I focused, planning out what we should do and then voicing it to Eli. "So we need a plan for this. I say I climb through the window, and you go through the front door. I'll go in first so they get scared by me then you sneak in and corner them off by the bedroom door. After that we just knock them out, by the brunt of my gun, and then carry them somewhere like the park. Freak 'em out a little."
Elijah calculated the plan in his mind, then nodded, his dark hair bouncing on his head. "Sounds good to me. "

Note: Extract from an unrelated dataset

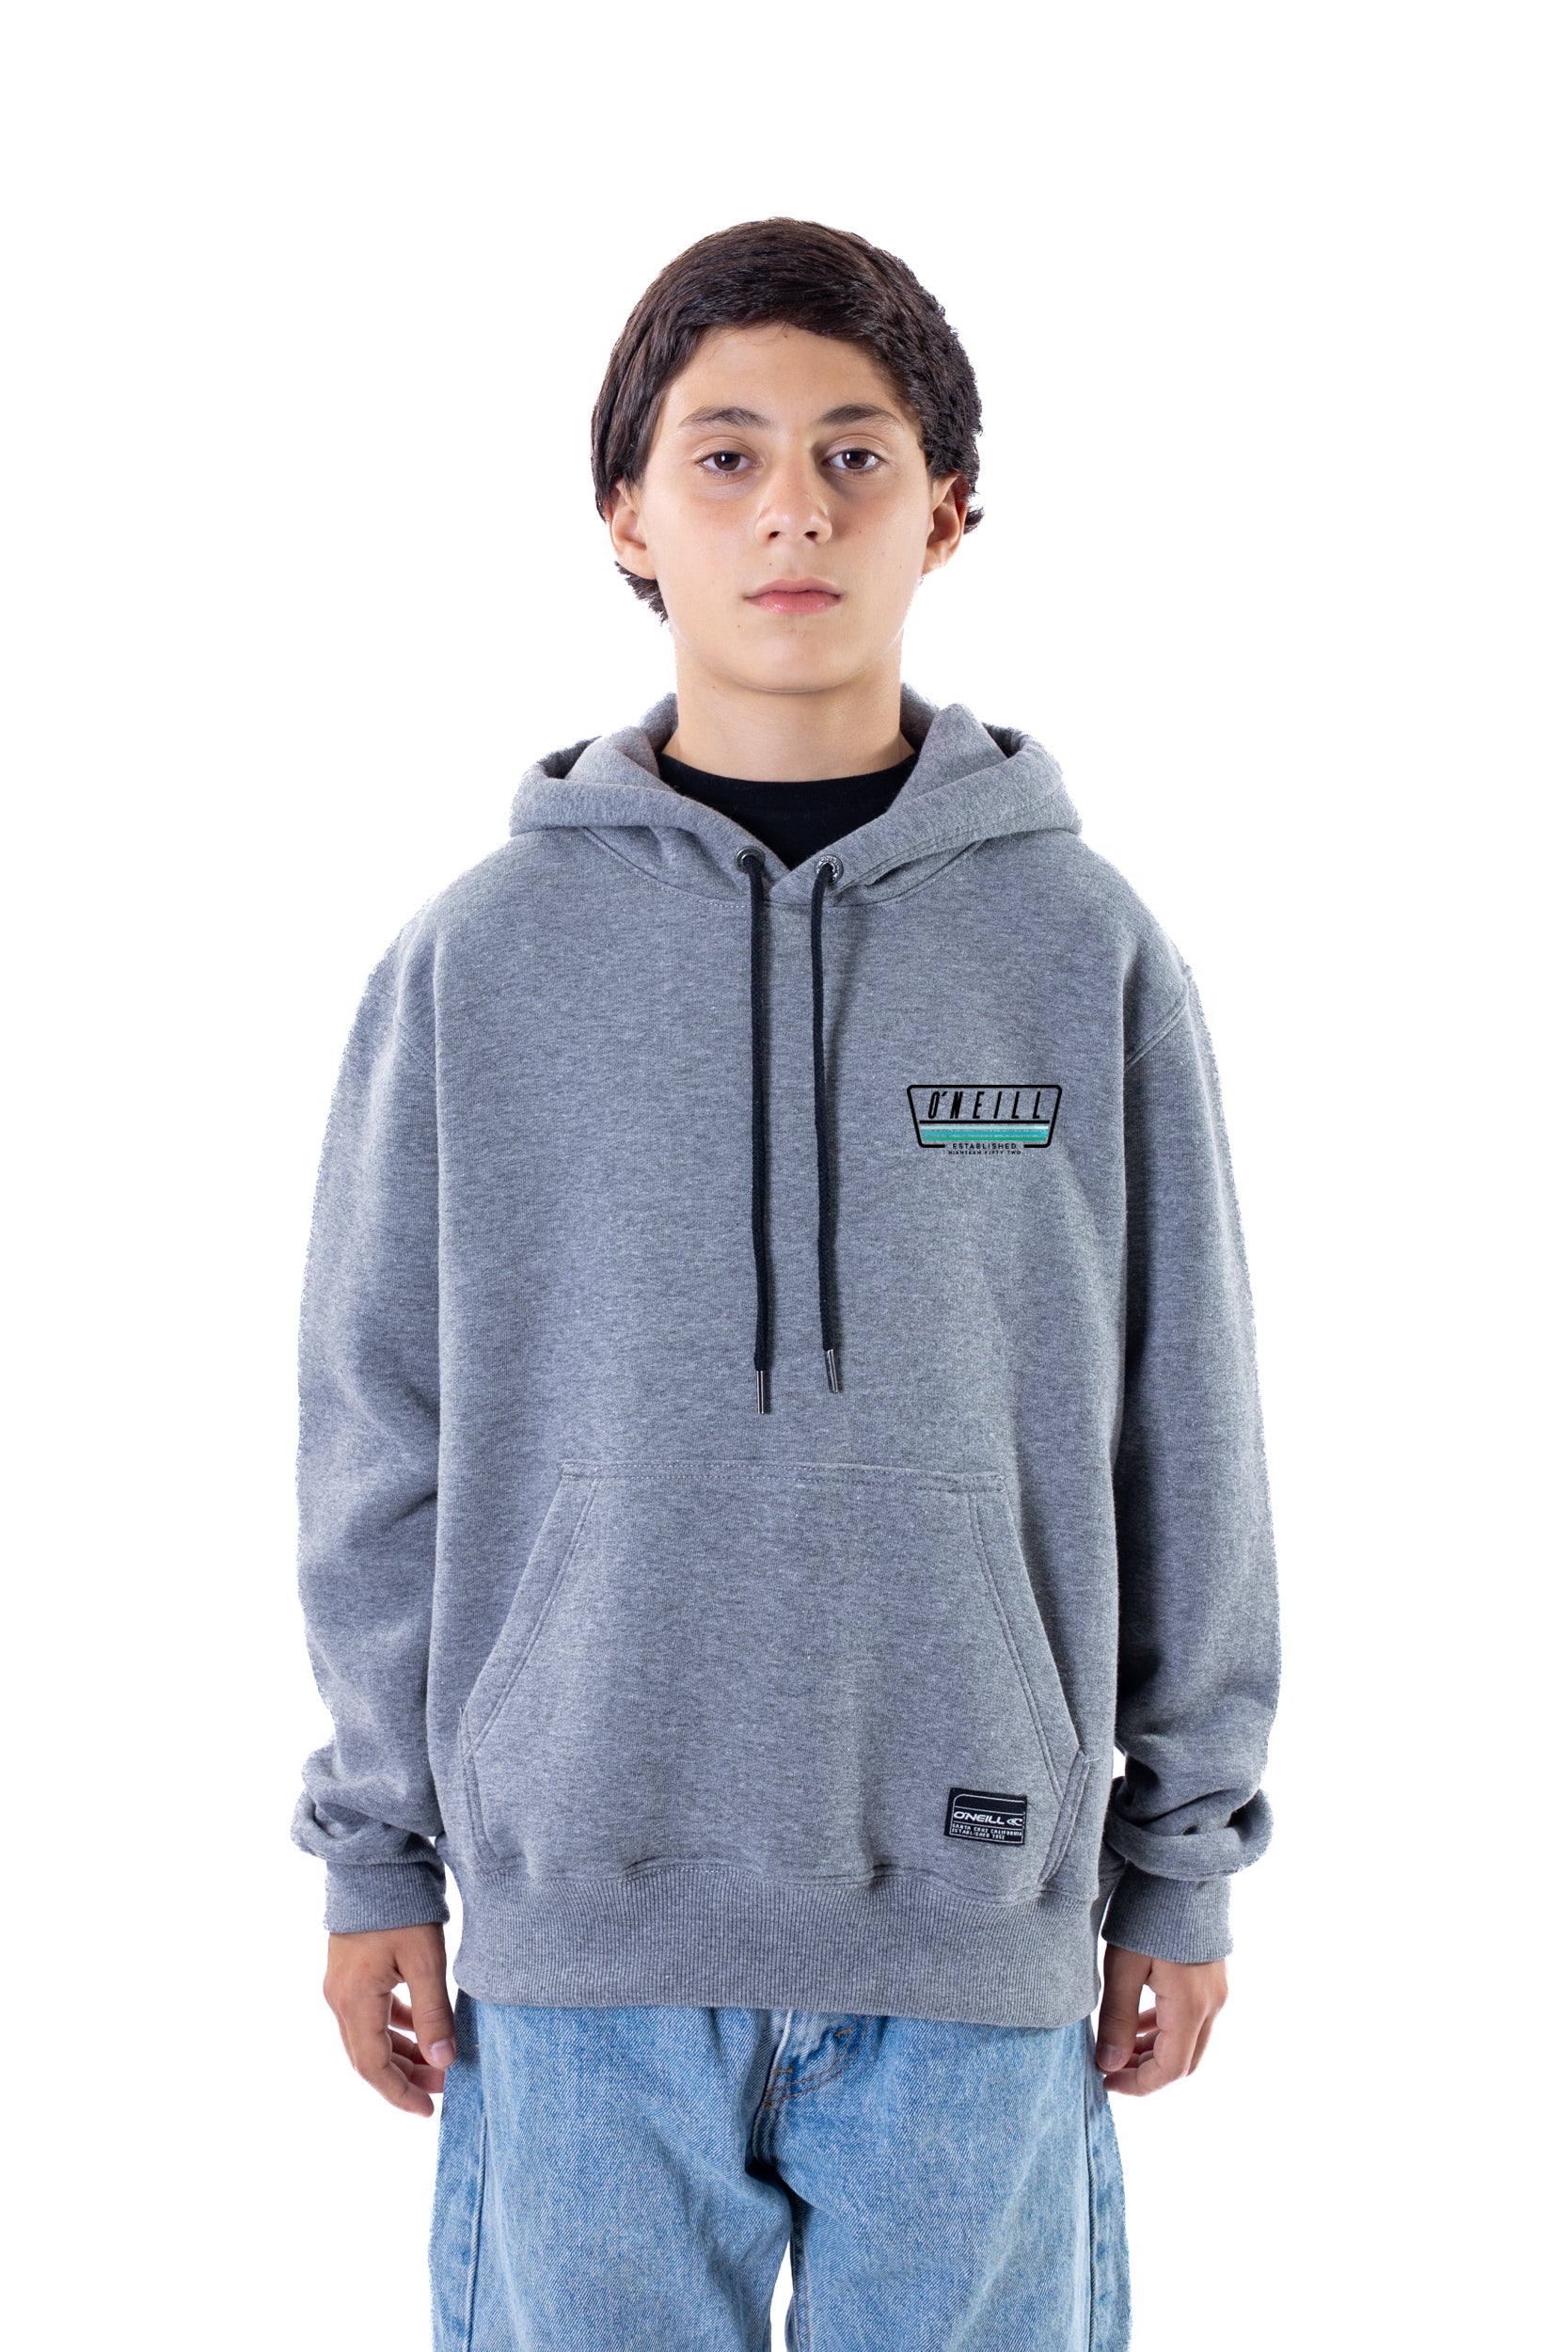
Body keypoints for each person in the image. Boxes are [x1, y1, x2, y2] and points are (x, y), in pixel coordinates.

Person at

We arrived at his house with little to no more talking. He seemed in a bad mood and I didn't want to push it. I could hear my sister's laughter from down below, where I was putting on my black mask/head covering. I felt the familiar pang of jealousy. I could be doing that with my friends if Mona hadn't dragged me into this game. I felt anger surge to my heart, burning in my chest. I used it as fuel as I went to the side of the Fields household and went to the electrical box hidden in a small shed. Without thinking twice I shut off their power.